SQL Joins and Multi-Table Retrieval - Comprehensive Notes
SQL Joins and Multi-Table Retrieval – Comprehensive Notes
Overview: transactional data are high-volume and low-time, so relational databases use normalization to break information into many small, interconnected tables. This reduces redundancy and inconsistency by recording information only once, but makes data retrieval more complex because information is spread across multiple tables.
- Redundancy vs. consistency trade-off: normalization avoids duplicating data but complicates queries that need data from multiple places.
- In prior lecture: retrieval from a single table was discussed; relational databases typically require querying across multiple tables.
Core idea: joining tables to retrieve information that spans multiple tables by conceptually creating an intermediate, larger table that combines rows from the involved tables.
- Example setup:
- Employee table: columns include first name, last name, SSN, department number.
- Department table: includes department name (and department number as key).
- To know an employee’s department name, you must join employee with department on the department number.
- If you don’t have a direct one-table source for the needed information, you join to synthesize the needed data.
Nested loop intuition for joins:
- Outer loop: iterate over rows of one table (e.g., student table).
- Inner loop: for each outer row, scan the related inner table (e.g., skills table) to find a matching key (e.g., skill ID).
- Example: Student table with SkillID and Skills table with SkillID → SkillName.
- For each student, scan skills to find the matching SkillID and read the SkillName.
- This illustrates the basic inner-join mechanism as a nested loop; the inner loop is often the lookup table in such a scenario.
- Note: In practice, database engines use many algorithms; nested loops are one way to conceptualize a join, especially when a foreign key primary key relationship exists (one matching row in inner table for each outer row).
- Important caveat: a nested-loop intuition works even when there isn’t a strict PK/FK relationship; if multiple matches exist for a given key, multiple rows in the result should appear (e.g., multiple skills with the same SkillID).
PK/FK relationships and unary (self) joins:
- When there is a PK/FK relationship, joins are straightforward to reason about (one-to-many or one-to-one).
- Self-join (special case): join a single table to itself by creating two copies with different aliases.
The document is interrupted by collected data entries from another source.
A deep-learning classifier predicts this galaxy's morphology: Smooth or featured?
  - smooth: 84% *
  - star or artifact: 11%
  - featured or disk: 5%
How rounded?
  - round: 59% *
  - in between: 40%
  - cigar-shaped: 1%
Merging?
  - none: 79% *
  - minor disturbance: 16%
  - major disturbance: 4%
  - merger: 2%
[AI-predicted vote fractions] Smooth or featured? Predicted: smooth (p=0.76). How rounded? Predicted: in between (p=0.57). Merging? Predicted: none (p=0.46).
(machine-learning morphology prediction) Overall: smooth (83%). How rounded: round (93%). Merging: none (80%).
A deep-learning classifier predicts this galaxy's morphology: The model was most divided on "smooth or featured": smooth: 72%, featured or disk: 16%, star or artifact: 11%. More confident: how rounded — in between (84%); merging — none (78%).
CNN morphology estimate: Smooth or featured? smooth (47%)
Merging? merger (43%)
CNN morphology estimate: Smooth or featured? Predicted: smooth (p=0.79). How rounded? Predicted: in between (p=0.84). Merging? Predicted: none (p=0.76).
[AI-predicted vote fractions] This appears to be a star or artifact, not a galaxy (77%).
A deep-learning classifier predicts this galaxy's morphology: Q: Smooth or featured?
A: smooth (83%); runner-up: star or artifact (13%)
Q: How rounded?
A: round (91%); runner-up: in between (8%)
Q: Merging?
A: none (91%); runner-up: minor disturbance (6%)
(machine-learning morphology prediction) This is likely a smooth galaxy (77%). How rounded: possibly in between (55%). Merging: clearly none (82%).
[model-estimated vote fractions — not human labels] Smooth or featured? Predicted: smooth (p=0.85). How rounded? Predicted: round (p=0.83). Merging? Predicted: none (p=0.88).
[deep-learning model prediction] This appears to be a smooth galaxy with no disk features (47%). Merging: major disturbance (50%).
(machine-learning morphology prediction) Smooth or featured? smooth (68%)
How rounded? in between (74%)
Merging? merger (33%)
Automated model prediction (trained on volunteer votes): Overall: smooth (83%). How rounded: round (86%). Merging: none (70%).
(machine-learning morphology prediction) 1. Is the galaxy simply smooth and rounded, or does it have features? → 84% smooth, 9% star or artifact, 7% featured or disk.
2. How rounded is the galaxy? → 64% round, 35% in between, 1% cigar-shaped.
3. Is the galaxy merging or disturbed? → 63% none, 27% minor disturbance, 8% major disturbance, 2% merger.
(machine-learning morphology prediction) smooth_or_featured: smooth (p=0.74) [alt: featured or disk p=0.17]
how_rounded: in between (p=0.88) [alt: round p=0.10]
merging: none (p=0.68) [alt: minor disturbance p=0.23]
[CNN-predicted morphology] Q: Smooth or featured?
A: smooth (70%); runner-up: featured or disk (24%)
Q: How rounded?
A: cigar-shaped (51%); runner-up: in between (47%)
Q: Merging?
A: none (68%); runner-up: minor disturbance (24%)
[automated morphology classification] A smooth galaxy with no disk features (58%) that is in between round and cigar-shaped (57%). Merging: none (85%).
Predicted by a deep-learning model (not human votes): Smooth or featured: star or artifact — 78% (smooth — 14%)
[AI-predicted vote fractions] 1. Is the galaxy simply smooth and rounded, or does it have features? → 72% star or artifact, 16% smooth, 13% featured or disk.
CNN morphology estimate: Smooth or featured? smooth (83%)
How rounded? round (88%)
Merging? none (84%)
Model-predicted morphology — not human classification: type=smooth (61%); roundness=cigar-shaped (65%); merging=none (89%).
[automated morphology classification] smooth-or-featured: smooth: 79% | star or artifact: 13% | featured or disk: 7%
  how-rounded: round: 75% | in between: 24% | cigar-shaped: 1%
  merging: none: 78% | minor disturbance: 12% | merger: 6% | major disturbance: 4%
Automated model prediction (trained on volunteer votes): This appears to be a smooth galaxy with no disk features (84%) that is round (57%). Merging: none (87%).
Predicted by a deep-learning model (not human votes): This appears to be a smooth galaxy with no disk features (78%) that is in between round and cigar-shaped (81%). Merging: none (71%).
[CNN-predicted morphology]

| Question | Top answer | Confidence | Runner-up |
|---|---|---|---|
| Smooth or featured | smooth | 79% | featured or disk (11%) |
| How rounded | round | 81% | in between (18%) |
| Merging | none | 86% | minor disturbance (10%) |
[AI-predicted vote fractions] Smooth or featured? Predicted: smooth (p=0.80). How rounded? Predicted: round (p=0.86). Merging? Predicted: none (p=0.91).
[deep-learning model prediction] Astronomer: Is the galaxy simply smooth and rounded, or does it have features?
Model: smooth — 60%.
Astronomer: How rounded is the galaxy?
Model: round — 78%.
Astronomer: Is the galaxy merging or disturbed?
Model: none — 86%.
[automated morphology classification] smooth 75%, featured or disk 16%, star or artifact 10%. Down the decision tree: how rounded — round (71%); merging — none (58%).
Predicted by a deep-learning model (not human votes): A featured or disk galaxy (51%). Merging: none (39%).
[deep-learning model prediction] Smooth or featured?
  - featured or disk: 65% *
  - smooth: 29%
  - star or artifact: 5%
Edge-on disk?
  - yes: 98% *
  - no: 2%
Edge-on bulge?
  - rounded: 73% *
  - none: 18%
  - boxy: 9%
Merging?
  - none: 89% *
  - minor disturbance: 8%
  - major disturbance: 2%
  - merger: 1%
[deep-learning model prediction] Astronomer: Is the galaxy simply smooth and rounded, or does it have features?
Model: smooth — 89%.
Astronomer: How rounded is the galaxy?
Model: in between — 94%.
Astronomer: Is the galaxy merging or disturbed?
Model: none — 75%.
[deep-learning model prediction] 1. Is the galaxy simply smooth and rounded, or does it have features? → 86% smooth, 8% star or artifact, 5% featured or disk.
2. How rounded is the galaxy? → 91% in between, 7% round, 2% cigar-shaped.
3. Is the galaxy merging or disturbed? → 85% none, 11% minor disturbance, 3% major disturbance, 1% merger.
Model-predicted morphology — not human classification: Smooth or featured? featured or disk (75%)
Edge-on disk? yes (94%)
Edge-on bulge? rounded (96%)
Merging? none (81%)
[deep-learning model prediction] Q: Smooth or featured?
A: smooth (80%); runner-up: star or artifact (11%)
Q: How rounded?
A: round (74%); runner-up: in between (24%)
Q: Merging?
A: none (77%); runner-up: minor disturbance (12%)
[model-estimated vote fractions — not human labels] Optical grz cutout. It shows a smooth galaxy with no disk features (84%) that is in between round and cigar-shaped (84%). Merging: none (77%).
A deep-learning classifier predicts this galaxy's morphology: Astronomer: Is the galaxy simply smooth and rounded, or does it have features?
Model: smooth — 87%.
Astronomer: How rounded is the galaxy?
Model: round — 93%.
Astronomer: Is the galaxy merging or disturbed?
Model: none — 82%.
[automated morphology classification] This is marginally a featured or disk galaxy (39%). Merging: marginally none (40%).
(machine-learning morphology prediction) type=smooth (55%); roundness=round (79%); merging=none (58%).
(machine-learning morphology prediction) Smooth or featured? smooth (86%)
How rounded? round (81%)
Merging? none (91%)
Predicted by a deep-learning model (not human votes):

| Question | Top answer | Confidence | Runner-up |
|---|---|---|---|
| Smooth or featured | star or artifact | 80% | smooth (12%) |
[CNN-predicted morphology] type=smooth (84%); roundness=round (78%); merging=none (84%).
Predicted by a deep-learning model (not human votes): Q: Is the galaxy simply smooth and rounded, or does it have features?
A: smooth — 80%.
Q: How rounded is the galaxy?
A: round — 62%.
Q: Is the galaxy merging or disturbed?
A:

Used for unary relationships where two roles exist within the same entity (e.g., employees and their managers).
- Example: Employee table with manager SSN; E = employee as an employee, S = employee as a supervisor.
- Join condition: E.ManagerSSN = S.SSN.
- SELECT: E.FirstName, E.LastName, S.FirstName, S.LastName (clearly qualify columns with table aliases).
- Unary one-to-many relationship example: a department manager and employees in that department; manager is a person who also appears in the same employee entity.
- In self-joins, you typically present two copies of the same table to capture different roles; you must clearly qualify which table’s columns you’re selecting.
Join types: inner vs. outer and their behavior
- Inner join (most common):
- Output contains only rows with matches in both tables.
- Non-matching rows from either side are discarded.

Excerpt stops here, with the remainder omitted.